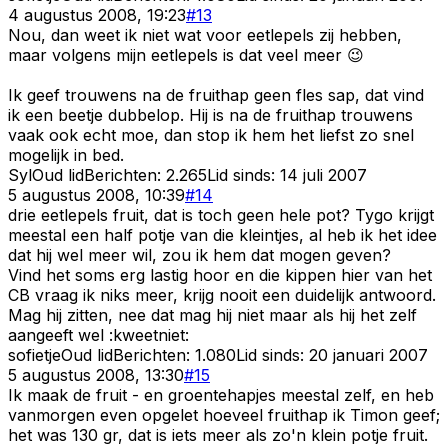
4 augustus 2008, 19:23
#
13
Nou, dan weet ik niet wat voor eetlepels zij hebben,
maar volgens mijn eetlepels is dat veel meer 😉
Ik geef trouwens na de fruithap geen fles sap, dat vind
ik een beetje dubbelop. Hij is na de fruithap trouwens
vaak ook echt moe, dan stop ik hem het liefst zo snel
mogelijk in bed.
Syl
Oud lid
Berichten:
2.265
Lid sinds:
14 juli 2007
5 augustus 2008, 10:39
#
14
drie eetlepels fruit, dat is toch geen hele pot? Tygo krijgt
meestal een half potje van die kleintjes, al heb ik het idee
dat hij wel meer wil, zou ik hem dat mogen geven?
Vind het soms erg lastig hoor en die kippen hier van het
CB vraag ik niks meer, krijg nooit een duidelijk antwoord.
Mag hij zitten, nee dat mag hij niet maar als hij het zelf
aangeeft wel :kweetniet:
sofietje
Oud lid
Berichten:
1.080
Lid sinds:
20 januari 2007
5 augustus 2008, 13:30
#
15
Ik maak de fruit - en groentehapjes meestal zelf, en heb
vanmorgen even opgelet hoeveel fruithap ik Timon geef;
het was 130 gr, dat is iets meer als zo'n klein potje fruit.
====================
◆ **Exercise directions**
Retype the part of the entries that runs from the very start through the line containing "Vind het soms", including that line. Leave the pictures out of your answer.

◆ **Output**
4 augustus 2008, 19:23
#
13
Nou, dan weet ik niet wat voor eetlepels zij hebben,
maar volgens mijn eetlepels is dat veel meer 😉
Ik geef trouwens na de fruithap geen fles sap, dat vind
ik een beetje dubbelop. Hij is na de fruithap trouwens
vaak ook echt moe, dan stop ik hem het liefst zo snel
mogelijk in bed.
Syl
Oud lid
Berichten:
2.265
Lid sinds:
14 juli 2007
5 augustus 2008, 10:39
#
14
drie eetlepels fruit, dat is toch geen hele pot? Tygo krijgt
meestal een half potje van die kleintjes, al heb ik het idee
dat hij wel meer wil, zou ik hem dat mogen geven?
Vind het soms erg lastig hoor en die kippen hier van het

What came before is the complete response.